▶ _Job_: Filter the records below down to lines containing "source".

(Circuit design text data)
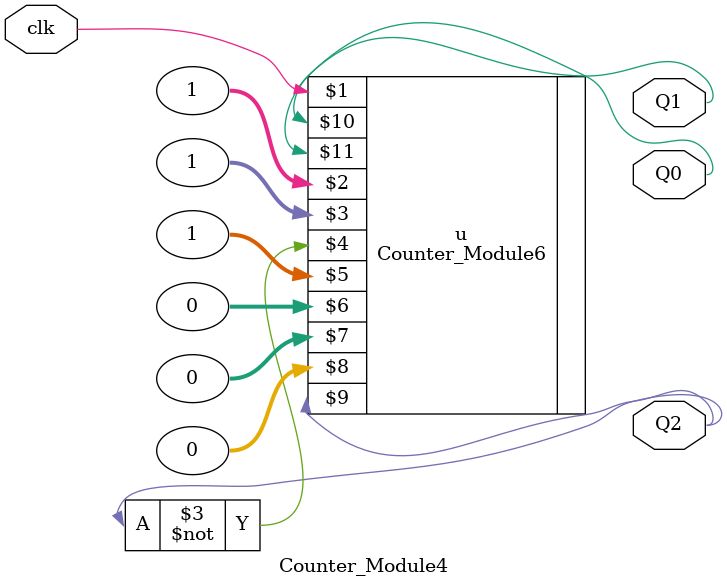
<source format=v>
`timescale 1ns / 1ps


module Counter_Module4(
    input clk,
    output Q2, Q1, Q0
    );
    Counter_Module6 u(clk, 1, 1, ~Q2, 1, 0, 0, 0, Q2, Q1, Q0);
endmodule

</source>
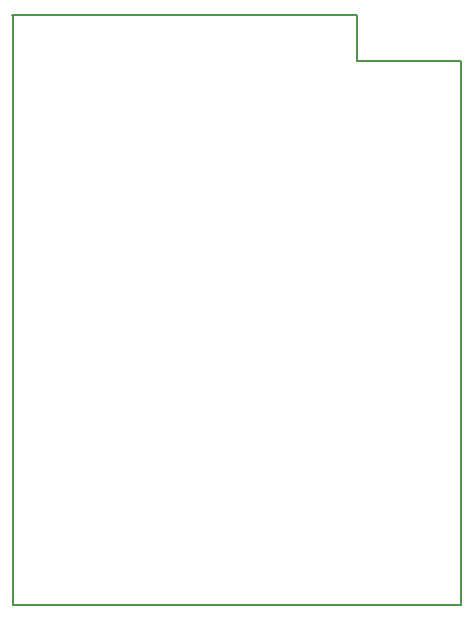
<source format=gbr>
G04 #@! TF.FileFunction,Profile,NP*
%FSLAX46Y46*%
G04 Gerber Fmt 4.6, Leading zero omitted, Abs format (unit mm)*
G04 Created by KiCad (PCBNEW 4.0.4-stable) date 04/11/18 19:14:46*
%MOMM*%
%LPD*%
G01*
G04 APERTURE LIST*
%ADD10C,0.100000*%
%ADD11C,0.150000*%
G04 APERTURE END LIST*
D10*
D11*
X153720000Y-65470000D02*
X162580000Y-65470000D01*
X153720000Y-61650000D02*
X153720000Y-65470000D01*
X124550000Y-61610000D02*
X153740000Y-61610000D01*
X162580000Y-65470000D02*
X162590000Y-111550000D01*
X124640000Y-111540000D02*
X124640000Y-61600000D01*
X162590000Y-111550000D02*
X124640000Y-111540000D01*
M02*

</source>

▶ _Your solution_:
<source format=v>
</source>
<source format=gbr>
</source>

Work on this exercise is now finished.